- [EXERCISE REQUIREMENTS]
Tally every line below where "Embeddings" appears, then report the total alone.

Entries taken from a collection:

────────────────────────────────────────

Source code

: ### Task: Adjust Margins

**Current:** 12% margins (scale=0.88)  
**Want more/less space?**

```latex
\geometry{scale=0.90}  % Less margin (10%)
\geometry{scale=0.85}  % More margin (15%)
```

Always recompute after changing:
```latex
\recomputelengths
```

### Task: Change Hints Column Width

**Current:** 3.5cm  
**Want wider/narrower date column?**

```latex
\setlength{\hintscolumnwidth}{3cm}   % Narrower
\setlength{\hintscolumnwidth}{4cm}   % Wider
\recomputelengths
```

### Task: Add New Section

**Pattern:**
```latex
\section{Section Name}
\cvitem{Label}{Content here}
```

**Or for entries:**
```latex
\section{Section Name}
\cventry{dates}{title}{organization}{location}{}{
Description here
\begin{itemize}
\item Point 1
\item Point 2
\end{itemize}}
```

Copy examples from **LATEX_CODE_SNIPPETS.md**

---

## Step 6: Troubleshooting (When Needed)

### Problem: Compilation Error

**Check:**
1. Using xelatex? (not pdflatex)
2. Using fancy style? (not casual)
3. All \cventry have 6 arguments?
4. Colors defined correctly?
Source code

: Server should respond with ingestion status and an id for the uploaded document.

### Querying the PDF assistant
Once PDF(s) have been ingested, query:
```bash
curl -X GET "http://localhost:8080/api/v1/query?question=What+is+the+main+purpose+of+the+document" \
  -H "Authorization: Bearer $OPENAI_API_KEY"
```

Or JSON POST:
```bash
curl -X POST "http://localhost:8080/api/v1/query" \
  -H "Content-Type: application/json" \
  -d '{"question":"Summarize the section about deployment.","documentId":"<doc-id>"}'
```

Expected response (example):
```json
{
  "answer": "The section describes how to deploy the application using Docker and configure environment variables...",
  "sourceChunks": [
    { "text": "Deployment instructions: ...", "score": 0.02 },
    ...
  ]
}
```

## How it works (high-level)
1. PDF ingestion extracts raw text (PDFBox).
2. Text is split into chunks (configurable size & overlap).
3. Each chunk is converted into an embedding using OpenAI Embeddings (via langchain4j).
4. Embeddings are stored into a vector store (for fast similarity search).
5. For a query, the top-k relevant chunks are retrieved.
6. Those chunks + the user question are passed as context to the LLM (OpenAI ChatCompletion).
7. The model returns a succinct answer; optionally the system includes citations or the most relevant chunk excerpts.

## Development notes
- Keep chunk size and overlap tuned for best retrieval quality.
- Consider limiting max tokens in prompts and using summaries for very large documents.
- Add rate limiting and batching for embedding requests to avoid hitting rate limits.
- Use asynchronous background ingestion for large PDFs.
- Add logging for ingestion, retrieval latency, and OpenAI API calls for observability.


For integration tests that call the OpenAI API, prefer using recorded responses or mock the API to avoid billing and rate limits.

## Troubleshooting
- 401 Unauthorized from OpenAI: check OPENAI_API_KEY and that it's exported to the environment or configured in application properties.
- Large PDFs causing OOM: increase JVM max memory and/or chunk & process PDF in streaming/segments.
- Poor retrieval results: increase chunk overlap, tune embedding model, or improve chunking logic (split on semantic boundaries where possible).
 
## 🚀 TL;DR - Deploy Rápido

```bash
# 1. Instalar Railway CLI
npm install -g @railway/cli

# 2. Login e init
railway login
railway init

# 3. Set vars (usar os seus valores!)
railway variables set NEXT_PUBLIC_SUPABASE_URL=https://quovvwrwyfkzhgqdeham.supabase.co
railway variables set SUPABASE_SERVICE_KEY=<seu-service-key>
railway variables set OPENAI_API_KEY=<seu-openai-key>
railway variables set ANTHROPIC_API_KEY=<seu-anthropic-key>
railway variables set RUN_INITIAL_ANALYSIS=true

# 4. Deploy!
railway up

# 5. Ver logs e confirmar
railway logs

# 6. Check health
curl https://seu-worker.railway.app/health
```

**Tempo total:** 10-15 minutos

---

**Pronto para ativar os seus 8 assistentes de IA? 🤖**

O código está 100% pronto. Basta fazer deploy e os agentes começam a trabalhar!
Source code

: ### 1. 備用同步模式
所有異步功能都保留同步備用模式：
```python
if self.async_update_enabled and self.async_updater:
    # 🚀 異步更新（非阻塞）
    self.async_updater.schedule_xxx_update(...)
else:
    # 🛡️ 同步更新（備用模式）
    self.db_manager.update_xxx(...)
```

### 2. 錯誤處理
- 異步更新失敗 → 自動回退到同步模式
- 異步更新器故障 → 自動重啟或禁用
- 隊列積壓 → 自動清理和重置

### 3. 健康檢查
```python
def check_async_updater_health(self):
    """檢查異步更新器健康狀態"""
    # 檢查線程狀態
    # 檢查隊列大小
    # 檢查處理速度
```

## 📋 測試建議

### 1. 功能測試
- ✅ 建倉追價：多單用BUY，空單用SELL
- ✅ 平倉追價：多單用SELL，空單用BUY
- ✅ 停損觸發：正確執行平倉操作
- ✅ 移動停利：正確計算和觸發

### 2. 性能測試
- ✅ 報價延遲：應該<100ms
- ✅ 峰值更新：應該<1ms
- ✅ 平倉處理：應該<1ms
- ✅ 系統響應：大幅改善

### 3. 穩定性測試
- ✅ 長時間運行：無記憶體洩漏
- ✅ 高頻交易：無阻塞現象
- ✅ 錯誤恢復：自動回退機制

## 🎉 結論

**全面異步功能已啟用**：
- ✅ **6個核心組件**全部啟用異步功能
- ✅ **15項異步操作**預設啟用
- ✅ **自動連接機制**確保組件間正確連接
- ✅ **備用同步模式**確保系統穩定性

────────────────────────────────────────

- [REPLY]
2